• xamirozar@lemm.ee
    ·
    9 months ago

    Probably a given for most people, but us regular grocery workers don't like it when things are rearranged either. We have become really good at locating items to stock, but then when rearranged we have to relearn it and build our speed and memory again.

    We feel you, customers.

  • n0m4n@lemmy.ml
    ·
    9 months ago

    To force people to spend more time shopping. More time means more chance for impulse buying and better sales. Basic marketing.

  • nednobbins@lemm.ee
    ·
    9 months ago

    They do it to make you spend more time browsing. Shoppers typically get the same stuff every time they get groceries. Over time people learn the layout of their local store and develop efficient patterns to move through it and get everything they want. When the store shuffles everything around they force shoppers to wander around the store and to look at all the shelves carefully for the stuff they actually want. Some percentage of them end up finding new things to buy and spend more money.

    • Bloobish [comrade/them]
      ·
      9 months ago

      Literally trying to disorient shoppers like rats in a fucking maze, truly capitalism is not dystopian in any way!

  • erogenouswarzone@lemmy.ml
    ·
    9 months ago

    Studies show more time spent in the store equates to more sales. They have to measure time in store and extra sales against time to reorganize.

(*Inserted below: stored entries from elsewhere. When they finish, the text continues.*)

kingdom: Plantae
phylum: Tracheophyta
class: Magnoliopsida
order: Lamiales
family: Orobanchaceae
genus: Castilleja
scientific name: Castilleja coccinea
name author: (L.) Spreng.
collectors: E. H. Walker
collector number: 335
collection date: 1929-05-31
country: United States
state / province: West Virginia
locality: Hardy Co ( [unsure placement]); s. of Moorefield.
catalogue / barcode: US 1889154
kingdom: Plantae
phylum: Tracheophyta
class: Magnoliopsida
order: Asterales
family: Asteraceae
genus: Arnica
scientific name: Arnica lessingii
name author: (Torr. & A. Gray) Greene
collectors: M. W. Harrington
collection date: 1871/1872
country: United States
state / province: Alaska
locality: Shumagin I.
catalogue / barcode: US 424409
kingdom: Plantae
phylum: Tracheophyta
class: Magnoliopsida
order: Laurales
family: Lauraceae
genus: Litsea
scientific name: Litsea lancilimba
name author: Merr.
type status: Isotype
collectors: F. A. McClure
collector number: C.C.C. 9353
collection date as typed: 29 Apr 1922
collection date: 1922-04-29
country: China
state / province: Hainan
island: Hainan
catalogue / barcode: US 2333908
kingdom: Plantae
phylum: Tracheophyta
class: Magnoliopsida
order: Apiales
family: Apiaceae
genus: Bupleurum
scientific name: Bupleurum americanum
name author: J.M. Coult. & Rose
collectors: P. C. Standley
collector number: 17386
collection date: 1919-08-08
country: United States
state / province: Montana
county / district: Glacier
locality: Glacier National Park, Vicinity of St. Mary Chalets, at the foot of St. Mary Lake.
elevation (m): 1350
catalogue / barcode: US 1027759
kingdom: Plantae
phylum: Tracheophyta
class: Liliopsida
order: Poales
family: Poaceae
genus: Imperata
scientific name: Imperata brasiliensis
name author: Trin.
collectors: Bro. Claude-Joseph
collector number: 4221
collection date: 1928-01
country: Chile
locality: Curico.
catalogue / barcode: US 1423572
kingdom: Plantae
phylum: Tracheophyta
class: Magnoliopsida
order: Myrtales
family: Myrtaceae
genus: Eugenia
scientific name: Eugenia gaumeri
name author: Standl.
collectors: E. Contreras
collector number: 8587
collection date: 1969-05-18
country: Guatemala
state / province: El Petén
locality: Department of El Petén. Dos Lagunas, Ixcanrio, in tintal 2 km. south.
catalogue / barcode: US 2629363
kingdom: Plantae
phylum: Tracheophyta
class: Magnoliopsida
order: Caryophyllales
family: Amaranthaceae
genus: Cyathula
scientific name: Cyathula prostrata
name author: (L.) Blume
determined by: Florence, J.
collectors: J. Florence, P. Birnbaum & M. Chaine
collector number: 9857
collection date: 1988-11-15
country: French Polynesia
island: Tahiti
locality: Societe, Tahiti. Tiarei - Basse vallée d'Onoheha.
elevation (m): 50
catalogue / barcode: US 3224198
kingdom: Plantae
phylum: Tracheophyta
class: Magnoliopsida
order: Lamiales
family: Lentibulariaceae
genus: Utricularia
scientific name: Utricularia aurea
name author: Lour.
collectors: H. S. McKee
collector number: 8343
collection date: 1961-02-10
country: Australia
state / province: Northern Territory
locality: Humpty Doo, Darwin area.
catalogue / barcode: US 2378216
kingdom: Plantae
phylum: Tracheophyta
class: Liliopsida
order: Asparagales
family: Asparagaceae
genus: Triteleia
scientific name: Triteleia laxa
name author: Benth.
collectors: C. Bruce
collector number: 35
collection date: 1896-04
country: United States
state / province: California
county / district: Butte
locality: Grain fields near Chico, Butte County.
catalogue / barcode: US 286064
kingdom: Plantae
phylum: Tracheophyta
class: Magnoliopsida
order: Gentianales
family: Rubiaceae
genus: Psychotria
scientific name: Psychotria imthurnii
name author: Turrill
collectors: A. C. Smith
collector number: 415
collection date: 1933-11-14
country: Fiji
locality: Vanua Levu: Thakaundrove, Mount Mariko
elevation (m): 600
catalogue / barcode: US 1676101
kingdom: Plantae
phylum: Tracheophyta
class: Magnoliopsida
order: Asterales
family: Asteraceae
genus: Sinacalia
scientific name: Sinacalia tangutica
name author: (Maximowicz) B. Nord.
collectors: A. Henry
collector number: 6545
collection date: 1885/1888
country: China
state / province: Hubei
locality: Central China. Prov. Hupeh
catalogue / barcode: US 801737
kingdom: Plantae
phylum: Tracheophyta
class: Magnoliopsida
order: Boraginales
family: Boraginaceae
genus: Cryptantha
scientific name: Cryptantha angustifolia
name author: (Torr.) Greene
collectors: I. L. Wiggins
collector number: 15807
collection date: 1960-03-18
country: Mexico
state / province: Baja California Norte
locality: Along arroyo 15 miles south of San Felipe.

As regular time moves forward it becomes increasingly worth more to rearrange until it outweighs the time to reorganize by a certain margin.

  • HurlingDurling@lemm.ee
    ·
    edit-2
    9 months ago

    I don't get mad at that as much as I get mad when products are placed in the wrong fucking isle, like the fucking Wal-Mart in Heartsville, SC, where everything is everywhere except on the isle it's labeled to go in.

  • Demonen@lemmy.ml
    ·
    9 months ago

    It's just some Sales Optimization Consultant trying to justify their existence. Leave them be, they have their own problems.

  • Belgdore@lemm.ee
    ·
    9 months ago

    I cried when they closed the old Walmart for a super center when I was a child. This isn’t an age thing it’s a comfort from familiarity thing.

  • medium_adult_son [he/him]
    ·
    9 months ago

    I think Aldi is so successful in the US because they don't do this. There is an aisle or two with random crap, and seasonal items in another spot, but I can be in and out with everything I went for in ten minutes. Trader Joe's might do this too, I haven't been to one in a long time. I wonder if Whole Foods or the other upscale stores fuck around with their shoppers like that.

    Smaller grocery chains or independent grocers didnt change their store layouts from what I remember, but they went under or were bought out by the big chains that are already very profitable but still try to wring everything they can out of their captive audience.